Algorithms — Glossary
Key definitions and short diagrams for core algorithms topics (sourced from the uploaded PDF). Use the index below to jump to a definition.
Source: uploaded PDF. :contentReference[oaicite:1]{index=1}
Searching Algorithms
Definition: Methods to locate an item in a collection. Two common examples:
Linear Search — Check each element one-by-one in an unsorted collection. Time complexity: O(n).
Binary Search — For sorted arrays: compare target with middle element and eliminate half each step. Time complexity: O(log n).
Sorting Algorithms
Definition: Algorithms to rearrange elements into a specified order (e.g., ascending).
There are many: QuickSort, MergeSort, HeapSort, InsertionSort, CountingSort, etc. Algorithms differ by stability, best/worst/average time complexity, and space usage.
Hashing
Definition: Technique that maps data keys to indices in a table using a hash function to allow (average) O(1) insert/search/delete.
Common uses: sets, dictionaries, caches. Needs collision handling (chaining or open addressing).
Asymptotic Notations
Definition: Mathematical tools to describe algorithm growth as input size → ∞.
- Big-O (O) — upper bound (worst-case). Example: O(n²).
- Omega (Ω) — lower bound (best-case). Example: Ω(n).
- Theta (Θ) — tight bound (both upper & lower). Example: Θ(n log n).
Algorithm Design Techniques
Definition: Strategies used to create algorithms. Important ones include:
- Greedy — make locally optimal choices hoping for global optimum (e.g., Fractional Knapsack).
- Divide & Conquer — split problem, solve subproblems, combine results (e.g., MergeSort, QuickSort).
- Dynamic Programming (DP) — like divide & conquer but reuse solutions of overlapping subproblems via memoization/tabulation (e.g., 0-1 Knapsack).
- Backtracking — explore all possibilities with pruning (e.g., N-Queens).
- Branch & Bound — search with bounds to prune suboptimal branches (e.g., TSP variants).
- Reduction/Transform & Conquer — convert to a known problem.
Greedy Algorithms
Definition: Algorithms that take the best immediate (local) choice at each step. Works when local choices lead to global optimum.
Examples: Dijkstra (when used as shortest-path for non-negative edges is greedy via a priority queue), Kruskal and Prim (MST), Huffman coding, Fractional Knapsack.
Dynamic Programming (DP) vs Divide & Conquer
Core idea: Both break problems into subproblems. DP is applicable when subproblems overlap and optimal substructure exists — then caching (memoization or tabulation) is used to avoid repeated work.
Memoization — store results of recursive calls (top-down).
Tabulation — fill a table iteratively (bottom-up).
Graph Search Algorithms
Definition: Methods to traverse or find paths in graphs. Important algorithms:
- DFS (Depth-First Search) — explore as far as possible, then backtrack. Useful for cycle detection, topological sort.

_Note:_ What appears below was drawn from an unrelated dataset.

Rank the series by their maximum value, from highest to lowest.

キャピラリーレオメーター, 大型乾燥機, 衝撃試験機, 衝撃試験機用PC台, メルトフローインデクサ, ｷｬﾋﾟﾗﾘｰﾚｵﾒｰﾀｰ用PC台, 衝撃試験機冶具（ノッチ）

- BFS (Breadth-First Search) — explore level by level; finds shortest path in unweighted graphs.
- Dijkstra’s Algorithm — shortest path for nonnegative weights; uses a priority queue.

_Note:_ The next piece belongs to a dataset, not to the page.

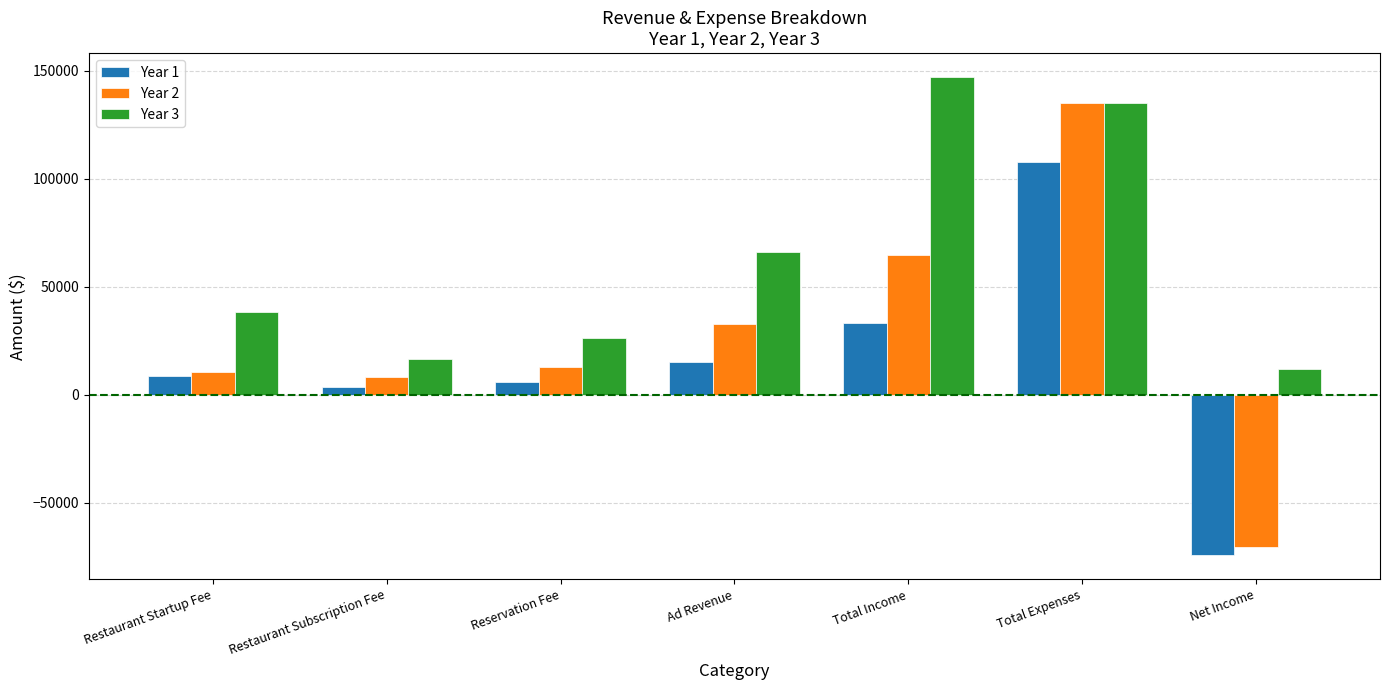

What is the spread (max minus min) of values at Net Income?

86237.5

- Greedy Best-First — uses only heuristic to choose nodes (fast, not guaranteed optimal).
- A* — combines current cost + heuristic; optimal if heuristic is admissible.
- IDDFS — iterative deepening DFS: repeated depth-limited DFS increasing limit to combine BFS completeness with DFS memory.
- Bidirectional Search — search forward from start and backward from goal until the frontiers meet.
Minimum Spanning Tree (MST)
Definition: A spanning tree of a connected undirected weighted graph with minimum possible total edge weight. A spanning tree connects all vertices with exactly V−1 edges and no cycles.
Common algorithms: Kruskal’s (sort edges, add smallest if it doesn’t form a cycle — use Disjoint Set Union), Prim’s (grow tree by adding smallest edge from tree to outside vertex), Borůvka’s (iteratively add cheapest edge from each component).
Shortest Path Algorithms
Definition: Algorithms to find minimum-cost path between nodes in graphs. Variants depend on graph properties (weights, negative edges, directed/undirected).
- DFS/BFS — DFS only for tree-like graphs; BFS finds shortest path in unweighted graphs.
- Dijkstra — single-source shortest path for nonnegative weights (priority queue).
- Bellman–Ford — handles negative-weight edges, detects negative cycles (O(VE)).
- Floyd–Warshall — all-pairs shortest paths (O(V³)).
- A* — guided search using admissible heuristic for faster optimal search.
- Johnson’s Algorithm — all-pairs shortest paths for sparse graphs using reweighting + Dijkstra.